Taiwan Industry to Target China as Free Trade Agreement Kicks Off for Bikes
On December 29 China cutted import duties on 557 items imported from Taiwan, including bicycles. Its the second step of the Economic Framework Agreement (ECFA) between China and Taiwan. It spurred the recently elected president of the Taiwan Bicycle Exporters’ Association (TBEA),
TAICHUNG, Taiwan — On December 29 China cutted import duties on 557 items imported from Taiwan, including bicycles. It’s the second step of the ‘Economic Framework Agreement’ (ECFA) between China and Taiwan. It spurred the recently elected president of the Taiwan Bicycle Exporters’ Association (TBEA), Giant CEO Tony Lo, to call upon the Taiwan industry to ‘establish strong positions in China’.
Tony Lo was elected TBEA president on December 24. He replaces Ying Ming Yang, Kenda’s president, who has held the post for six years. In a speech to the members of the Exporters’ Association, Lo referred to the Economic Framework Agreement between China and Taiwan and mentioned that China has been the world’s most important bicycle market for a number of years. In view of that and the Free Trade Agreement Tony Lo said to the TBEA members that: “Firms must establish strong positions in China.”
China and Taiwan will lower import taxes on more than 800 products under the first trade treaty between the former civil-war foes, an accord that the island called a ‘vitamin’ for its economy. Next to the duties-drop by China on 557 items imported from Taiwan including bicycles; Taiwan will lower tariffs on 267 items such as tea and cement from the mainland.
Whether the Free Trade Agreement will lead to an exodus of bike and bike parts production from Taiwan to China, remains the question. The outcome of the current review of the anti-dumping measures on bicycles and parts imported from China into Europe will be decisive in this matter.

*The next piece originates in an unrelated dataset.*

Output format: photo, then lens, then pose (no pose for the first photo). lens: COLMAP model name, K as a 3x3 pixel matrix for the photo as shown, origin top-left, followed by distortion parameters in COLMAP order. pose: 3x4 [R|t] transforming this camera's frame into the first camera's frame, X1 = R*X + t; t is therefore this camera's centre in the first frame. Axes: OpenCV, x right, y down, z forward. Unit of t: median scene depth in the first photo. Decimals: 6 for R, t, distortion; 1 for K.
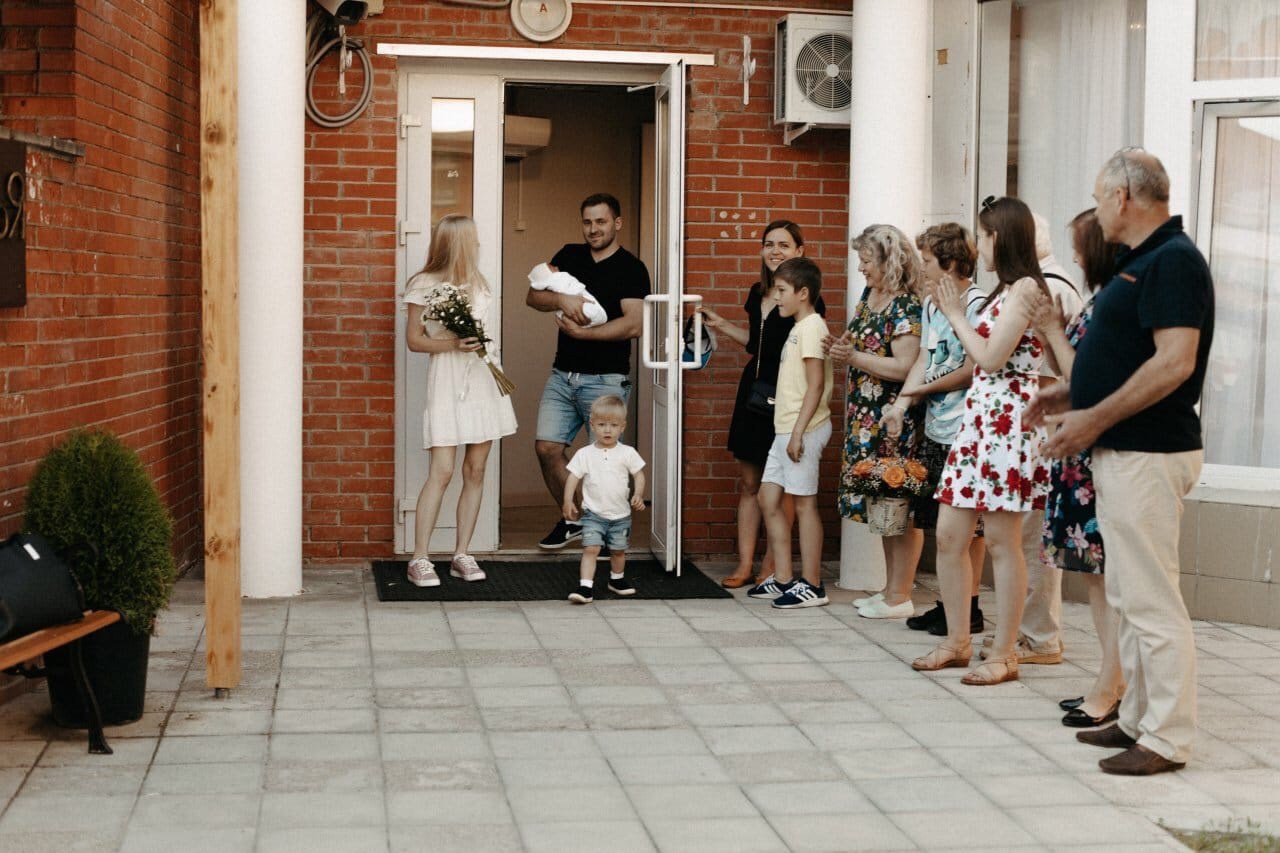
lens RADIAL K [[1942.1, 0, 640.0], [0, 1942.1, 426.5], [0, 0, 1]] dist [-0.099745, 0.046769]
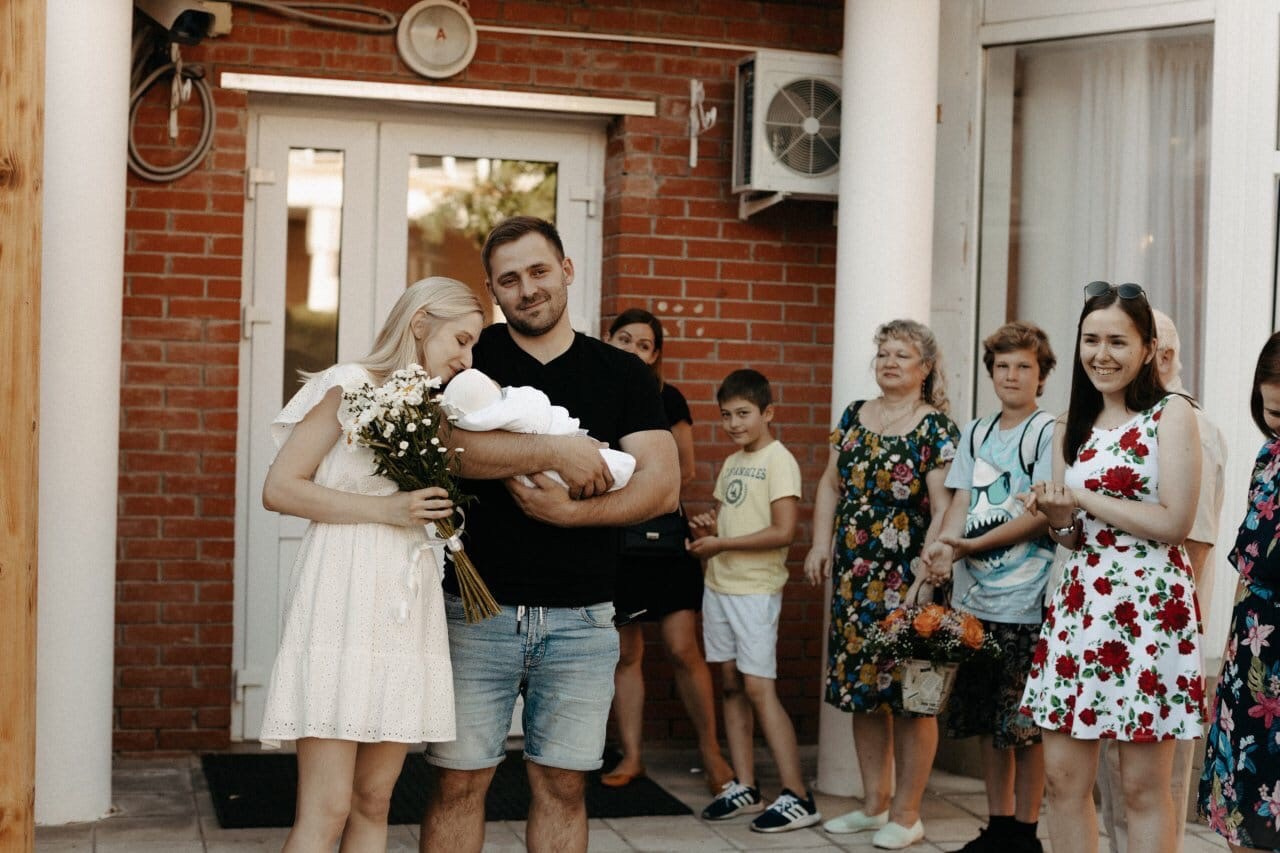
lens RADIAL K [[1964.3, 0, 640.0], [0, 1964.3, 426.5], [0, 0, 1]] dist [-0.256242, 1.062352]
pose [[0.993495, 0.013136, 0.113112, -0.056491], [-0.007605, 0.998761, -0.049189, -0.023016], [-0.113618, 0.048009, 0.992364, 0.229330]]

A decision on that by the European Commission is expected for the end of 2011.
In the meantime, EU’s new Generalised System of Preferences (GSP), which became effective January 1, 2011, is very favourable to OEM bike makers in countries like Bangladesh, Thailand, Cambodia and Vietnam. The new regulation is big relaxation of the rules for local content as it is set for products made in the Least Developed Countries (LDC’s) at a requirement of just 30% instead of 60% as specified in the old ruling.